Strata Gems: The timeless utility of sed and awk

A little command line knowledge goes a long way

We’re publishing a new Strata Gem each day all the way through to December 24. Yesterday’s Gem: Where to find data.

Strata 2011Edison famously said that genius is 1% inspiration and 99% perspiration. Much the same can be said for data analysis. The business of obtaining, cleaning and loading the data often takes the lion’s share of the effort.

Now over 30 years old, the UNIX command line utilities sed and awk are useful tools for cleaning up and manipulating data. In their Taxonomy of Data Science, Hilary Mason and Chris Wiggins note that when cleaning data, “Sed, awk, grep are enough for most small tasks, and using either Perl or Python should be good enough for the rest.” A little aptitude with command line tools can go a long way.

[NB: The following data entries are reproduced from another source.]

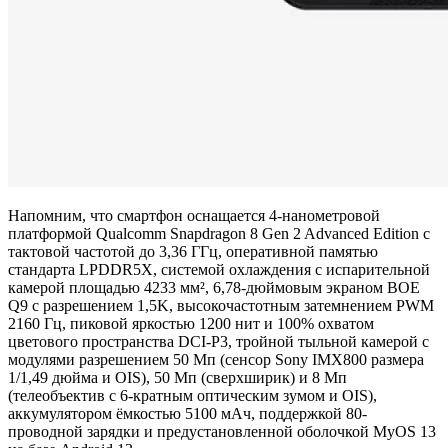
Напомним, что смартфон оснащается 4-нанометровой
платформой Qualcomm Snapdragon 8 Gen 2 Advanced Edition с
тактовой частотой до 3,36 ГГц, оперативной памятью
стандарта LPDDR5X, системой охлаждения с испарительной
камерой площадью 4233 мм², 6,78-дюймовым экраном BOE
Q9 с разрешением 1,5K, высокочастотным затемнением PWM
2160 Гц, пиковой яркостью 1200 нит и 100% охватом
цветового пространства DCI-P3, тройной тыльной камерой с
модулями разрешением 50 Мп (сенсор Sony IMX800 размера
1/1,49 дюйма и OIS), 50 Мп (сверхширик) и 8 Мп
(телеобъектив с 6-кратным оптическим зумом и OIS),
аккумулятором ёмкостью 5100 мАч, поддержкой 80-
проводной зарядки и предустановленной оболочкой MyOS 13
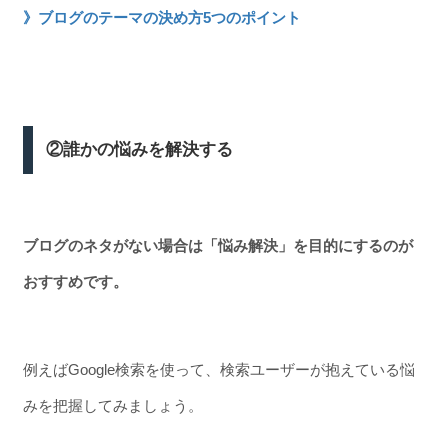
》ブログのテーマの決め方5つのポイント
②誰かの悩みを解決する
ブログのネタがない場合は「
悩み解決」を目的にするのが
おすすめです。
例えばGoogle検索を使って、検索ユーザーが抱えている悩
みを把握してみましょう。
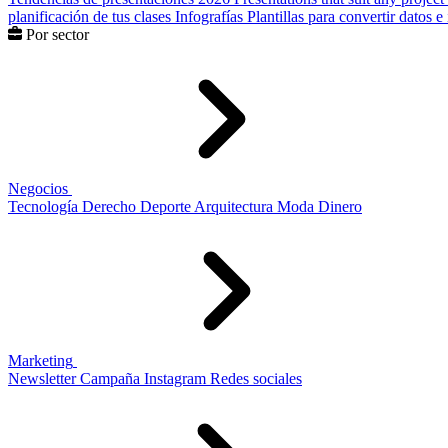
planificación de tus clases
Infografías
Plantillas para convertir datos 
Por sector
Negocios
Tecnología
Derecho
Deporte
Arquitectura
Moda
Dinero
Marketing
Newsletter
Campaña
Instagram
Redes sociales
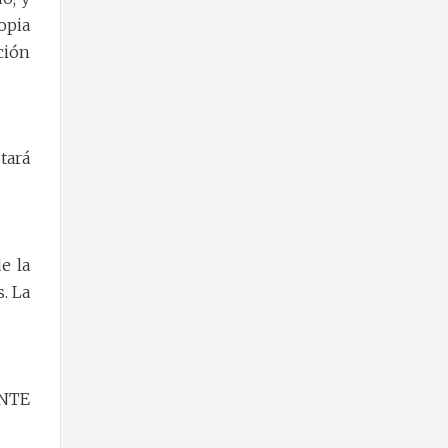
opia
ción
tará
e la
s. La
ENTE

sed is a stream editor: it operates on data in a serial fashion as it reads it. You can think of sed as a way to batch up a bunch of search and replace operations that you might perform in a text editor. For instance, this command will replace all instances of “foo” with “bar” within a file:

sed -e 's/foo/bar/g' myfile.txt

Anybody who has used regular expressions within a text editor or programming language will find sed easy to grasp. Awk takes a little more getting used to. A record-oriented tool, awk is the right tool to use when your data contains delimited fields that you want to manipulate.

Consider this list of names, which we’ll imagine lives in the file presidents.txt.

George Washington John Adams Thomas Jefferson James Madison James Monroe

To extract just the first names, we can use the following command:

$ awk '{ print $1 }' presidents.txt George John Thomas James James

Or, to just find those records with “James” as the first name:

$ awk '$1 ~ /James/ { print }' presidents.txt James Madison James Monroe

Awk can do a lot more, and features programming concepts such as variables, conditionals and loops. But just a basic grasp of how to match and extract fields will get you far.

For more information, attend the Strata Data Bootcamp, where Hilary Mason is an instructor, or read sed & awk.

tags: , , , , ,
  • Piers Harding

    Hi -
    Little typo in awk ‘$5 ~ /James/ { print }’ presidents.txt -> should be $1

    Cheers.

  • http://radar.oreilly.com/edd Edd Dumbill

    Piers, thanks for the catch. I updated the post to incorporate the fix.

  • http://www.jfc.org.uk/ James Carter

    I wouldn’t be troubling awk with your two examples. sed is more than capable.

    Extract the first names:
    sed ‘s/ .*$//g’

    Only the Jameses:
    sed ‘/^James /!d’

    If sed isn’t enough (not as often as you’d think) I tend to skip awk and go straight for ruby these days.

  • Paul McCullough

    Don’t forget regex – it cuts across sed, grep, ruby. Does anyone advocate avoiding regex altogether?

  • http://viewstate.wordpress.com Nitin Ahuja

    Awk is awesome but another really interesting tool to analyze data is Microsoft’s Logparser. It can be used to parse data using a SQL like syntax. Really powerful utility.

  • http://www.corventis.com Andrew Brown

    I put perl and awk in the same bag. They are powerful and terse but even the author can have trouble reading the program in 6 months.

    Python is the current answer. It’s easy to read syntax and is alive and growing.

  • Patrick Carroll

    Back in the day, when I was working for BNR, I remember using sed and awk in a a collection of utilities used to cut over to a Nortel AccessNode.

    The basic idea was to read the provisioning of the existing piece of equipment, rewrite to TL/1 commands to provision the AccessNode, and cut over.

    Worked beautifully.

    I really like the UNIX approach of pipes and filters.